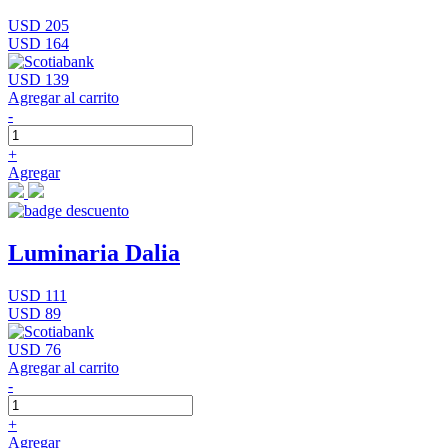
USD 205
USD 164
USD 139
Agregar al carrito
-
+
Agregar
Luminaria Dalia
USD 111
USD 89
USD 76
Agregar al carrito
-
+
Agregar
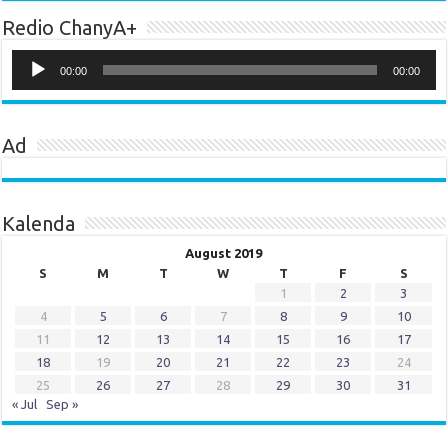
Redio ChanyA+
Audio
Player
00:00
00:00
Ad
Kalenda
August 2019
S
M
T
W
T
F
S
1
2
3
4
5
6
7
8
9
10
11
12
13
14
15
16
17
18
19
20
21
22
23
24
25
26
27
28
29
30
31
« Jul
Sep »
☆ ☆ ☆ ☆ ☆
■ WHAT TO PRODUCE
Would you reproduce each line of the material exactly, omitting the images?

■ TASK SOLUTION
USD 205
USD 164
USD 139
Agregar al carrito
-
+
Agregar
Luminaria Dalia
USD 111
USD 89
USD 76
Agregar al carrito
-
+
Agregar
Redio ChanyA+
Audio
Player
00:00
00:00
Ad
Kalenda
August 2019
S
M
T
W
T
F
S
1
2
3
4
5
6
7
8
9
10
11
12
13
14
15
16
17
18
19
20
21
22
23
24
25
26
27
28
29
30
31
« Jul
Sep »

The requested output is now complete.